Job A ▸ Write out everything in the records from their first line down through the line containing "автомобиля и надежно защитит от колебаний.", both ends included, keeping each line unchanged.

Exercise passage ▸
Look at Sennheisers dumb (or pathetic) ass... The fuck is the HD800 and it's siblings? You put out a relatively good headphone with the 600 series, and then you release this kilobuck+ 800 series plagued with lower end distortion, ON TOP of being a treble spike ear rape nightmare without EQ. And then they supposedly quelled that treble spike (A BIT, not completely or anywhere close to such) with the HD800S, but made the bass distortion worse.

So if a company of that pedigree and size can suffer this sort of nonsense, and here we have a test rig in the $40,000+ range with compromises.. It only stands to reason 95%+ of players in this field are just shooting from the hip anytime they introduce a new product-line.

Job B ▸ In the Sennheiser passage, what got worse with the HD800S?

Data supplied ▸
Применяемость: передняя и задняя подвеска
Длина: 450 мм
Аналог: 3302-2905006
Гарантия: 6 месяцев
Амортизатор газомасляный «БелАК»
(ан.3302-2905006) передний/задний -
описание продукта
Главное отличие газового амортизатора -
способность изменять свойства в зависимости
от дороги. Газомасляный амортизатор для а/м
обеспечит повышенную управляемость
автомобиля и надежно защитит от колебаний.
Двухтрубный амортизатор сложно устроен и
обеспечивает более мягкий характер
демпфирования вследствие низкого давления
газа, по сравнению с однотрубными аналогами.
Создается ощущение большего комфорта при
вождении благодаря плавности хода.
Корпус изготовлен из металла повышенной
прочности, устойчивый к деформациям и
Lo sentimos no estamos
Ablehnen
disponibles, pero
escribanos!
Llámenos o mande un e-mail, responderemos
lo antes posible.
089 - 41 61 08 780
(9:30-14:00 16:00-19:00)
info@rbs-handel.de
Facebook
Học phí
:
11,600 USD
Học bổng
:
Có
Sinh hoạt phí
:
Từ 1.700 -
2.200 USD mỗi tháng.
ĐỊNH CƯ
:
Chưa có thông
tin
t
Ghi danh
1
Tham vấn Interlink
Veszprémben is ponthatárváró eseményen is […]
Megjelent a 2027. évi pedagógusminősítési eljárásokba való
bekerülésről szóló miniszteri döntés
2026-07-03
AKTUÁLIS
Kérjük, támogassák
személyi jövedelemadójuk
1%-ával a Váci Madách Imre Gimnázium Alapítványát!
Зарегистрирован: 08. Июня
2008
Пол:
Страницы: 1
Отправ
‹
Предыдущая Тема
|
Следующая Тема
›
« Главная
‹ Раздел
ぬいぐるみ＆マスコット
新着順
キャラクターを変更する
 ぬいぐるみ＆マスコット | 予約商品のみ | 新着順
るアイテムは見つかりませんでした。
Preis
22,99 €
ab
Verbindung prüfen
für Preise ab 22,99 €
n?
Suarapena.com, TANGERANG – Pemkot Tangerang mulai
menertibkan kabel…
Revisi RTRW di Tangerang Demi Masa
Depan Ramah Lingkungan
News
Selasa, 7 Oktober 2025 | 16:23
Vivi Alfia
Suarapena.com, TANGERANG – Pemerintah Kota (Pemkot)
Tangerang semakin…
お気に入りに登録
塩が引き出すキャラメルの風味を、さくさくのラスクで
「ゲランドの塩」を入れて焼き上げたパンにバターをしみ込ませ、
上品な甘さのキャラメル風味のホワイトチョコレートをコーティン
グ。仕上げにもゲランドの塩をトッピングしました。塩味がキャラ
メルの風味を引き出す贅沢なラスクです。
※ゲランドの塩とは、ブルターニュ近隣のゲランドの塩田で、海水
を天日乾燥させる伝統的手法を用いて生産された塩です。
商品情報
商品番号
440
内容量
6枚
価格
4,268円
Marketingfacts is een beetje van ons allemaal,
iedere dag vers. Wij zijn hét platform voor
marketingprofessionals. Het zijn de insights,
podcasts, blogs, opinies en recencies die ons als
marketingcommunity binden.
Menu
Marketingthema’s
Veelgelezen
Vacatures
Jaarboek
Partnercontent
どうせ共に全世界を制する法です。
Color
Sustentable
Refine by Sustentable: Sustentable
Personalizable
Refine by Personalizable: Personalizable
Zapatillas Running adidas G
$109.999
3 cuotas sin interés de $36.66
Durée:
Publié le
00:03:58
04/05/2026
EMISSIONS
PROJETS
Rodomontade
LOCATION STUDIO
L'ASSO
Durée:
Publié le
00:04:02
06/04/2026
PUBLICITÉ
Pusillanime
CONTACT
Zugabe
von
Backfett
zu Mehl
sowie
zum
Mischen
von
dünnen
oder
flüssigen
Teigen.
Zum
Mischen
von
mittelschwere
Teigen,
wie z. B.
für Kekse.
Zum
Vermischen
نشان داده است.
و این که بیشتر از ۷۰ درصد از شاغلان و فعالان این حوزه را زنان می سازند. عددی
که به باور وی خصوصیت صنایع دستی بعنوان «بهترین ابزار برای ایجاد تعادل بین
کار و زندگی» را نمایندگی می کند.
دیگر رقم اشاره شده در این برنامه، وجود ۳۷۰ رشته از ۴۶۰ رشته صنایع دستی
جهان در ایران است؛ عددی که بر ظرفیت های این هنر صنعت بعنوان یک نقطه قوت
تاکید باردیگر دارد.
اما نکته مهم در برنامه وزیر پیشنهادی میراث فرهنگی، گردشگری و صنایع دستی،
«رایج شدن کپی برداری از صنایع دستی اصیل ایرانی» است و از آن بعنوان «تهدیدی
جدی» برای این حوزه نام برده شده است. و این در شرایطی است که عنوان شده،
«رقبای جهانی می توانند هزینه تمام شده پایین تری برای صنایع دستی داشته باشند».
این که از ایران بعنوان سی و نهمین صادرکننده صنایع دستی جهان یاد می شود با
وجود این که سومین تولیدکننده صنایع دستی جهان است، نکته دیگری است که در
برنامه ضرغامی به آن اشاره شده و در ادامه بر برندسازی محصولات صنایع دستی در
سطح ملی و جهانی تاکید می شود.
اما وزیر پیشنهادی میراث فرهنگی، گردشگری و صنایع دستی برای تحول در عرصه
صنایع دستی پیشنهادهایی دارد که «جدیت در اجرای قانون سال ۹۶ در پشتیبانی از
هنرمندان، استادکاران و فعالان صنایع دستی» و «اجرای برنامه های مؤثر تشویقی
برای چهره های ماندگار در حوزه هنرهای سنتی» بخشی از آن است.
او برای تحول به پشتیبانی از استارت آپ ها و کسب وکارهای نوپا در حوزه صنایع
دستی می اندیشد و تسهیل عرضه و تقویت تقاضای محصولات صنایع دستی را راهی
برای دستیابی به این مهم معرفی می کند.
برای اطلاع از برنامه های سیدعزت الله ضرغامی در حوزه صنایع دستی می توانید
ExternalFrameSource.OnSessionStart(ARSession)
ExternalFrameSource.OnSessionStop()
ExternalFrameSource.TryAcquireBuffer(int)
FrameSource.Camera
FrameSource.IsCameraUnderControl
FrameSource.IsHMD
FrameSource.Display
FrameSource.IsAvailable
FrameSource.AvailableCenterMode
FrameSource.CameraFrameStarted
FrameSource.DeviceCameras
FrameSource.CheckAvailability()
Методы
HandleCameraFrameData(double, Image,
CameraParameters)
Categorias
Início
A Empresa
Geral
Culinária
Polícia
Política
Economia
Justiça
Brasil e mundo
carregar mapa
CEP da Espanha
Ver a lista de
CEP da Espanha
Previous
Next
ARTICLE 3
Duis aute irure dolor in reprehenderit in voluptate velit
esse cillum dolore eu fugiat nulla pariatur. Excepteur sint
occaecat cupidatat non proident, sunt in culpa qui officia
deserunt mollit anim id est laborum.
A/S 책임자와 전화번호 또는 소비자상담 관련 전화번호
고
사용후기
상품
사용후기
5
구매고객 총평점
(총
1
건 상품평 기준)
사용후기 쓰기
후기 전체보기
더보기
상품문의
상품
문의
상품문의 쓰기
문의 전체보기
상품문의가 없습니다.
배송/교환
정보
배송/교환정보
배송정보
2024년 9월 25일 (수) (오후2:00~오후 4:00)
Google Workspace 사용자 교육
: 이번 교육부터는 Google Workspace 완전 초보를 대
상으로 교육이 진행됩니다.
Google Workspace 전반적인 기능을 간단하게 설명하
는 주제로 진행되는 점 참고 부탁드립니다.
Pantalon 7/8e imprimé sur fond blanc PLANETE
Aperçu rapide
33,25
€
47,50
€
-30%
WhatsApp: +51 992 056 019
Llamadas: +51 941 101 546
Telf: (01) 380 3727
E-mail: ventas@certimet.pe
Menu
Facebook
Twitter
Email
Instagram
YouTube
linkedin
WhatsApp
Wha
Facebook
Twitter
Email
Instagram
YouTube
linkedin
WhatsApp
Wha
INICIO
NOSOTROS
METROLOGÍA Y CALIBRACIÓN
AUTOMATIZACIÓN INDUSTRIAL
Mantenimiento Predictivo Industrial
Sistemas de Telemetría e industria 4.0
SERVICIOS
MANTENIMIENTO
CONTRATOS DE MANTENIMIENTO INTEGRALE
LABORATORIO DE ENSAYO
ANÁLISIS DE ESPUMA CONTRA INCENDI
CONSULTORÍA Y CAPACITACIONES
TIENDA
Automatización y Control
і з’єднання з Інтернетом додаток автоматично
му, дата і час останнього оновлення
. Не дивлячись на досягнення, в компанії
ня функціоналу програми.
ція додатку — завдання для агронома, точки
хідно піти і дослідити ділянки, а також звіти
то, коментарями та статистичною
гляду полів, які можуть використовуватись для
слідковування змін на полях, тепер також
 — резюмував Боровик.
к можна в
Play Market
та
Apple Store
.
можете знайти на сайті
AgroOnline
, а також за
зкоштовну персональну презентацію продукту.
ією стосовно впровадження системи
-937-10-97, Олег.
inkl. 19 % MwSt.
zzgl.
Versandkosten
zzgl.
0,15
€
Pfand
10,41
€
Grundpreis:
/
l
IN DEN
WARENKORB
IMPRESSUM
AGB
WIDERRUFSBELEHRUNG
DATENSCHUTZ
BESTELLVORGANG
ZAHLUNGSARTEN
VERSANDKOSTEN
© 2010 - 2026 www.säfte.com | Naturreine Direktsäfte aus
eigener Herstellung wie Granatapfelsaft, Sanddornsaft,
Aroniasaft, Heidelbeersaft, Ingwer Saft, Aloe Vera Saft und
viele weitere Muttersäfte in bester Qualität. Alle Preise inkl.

Result A ▸
Применяемость: передняя и задняя подвеска
Длина: 450 мм
Аналог: 3302-2905006
Гарантия: 6 месяцев
Амортизатор газомасляный «БелАК»
(ан.3302-2905006) передний/задний -
описание продукта
Главное отличие газового амортизатора -
способность изменять свойства в зависимости
от дороги. Газомасляный амортизатор для а/м
обеспечит повышенную управляемость
автомобиля и надежно защитит от колебаний.

Result B ▸ The bass distortion.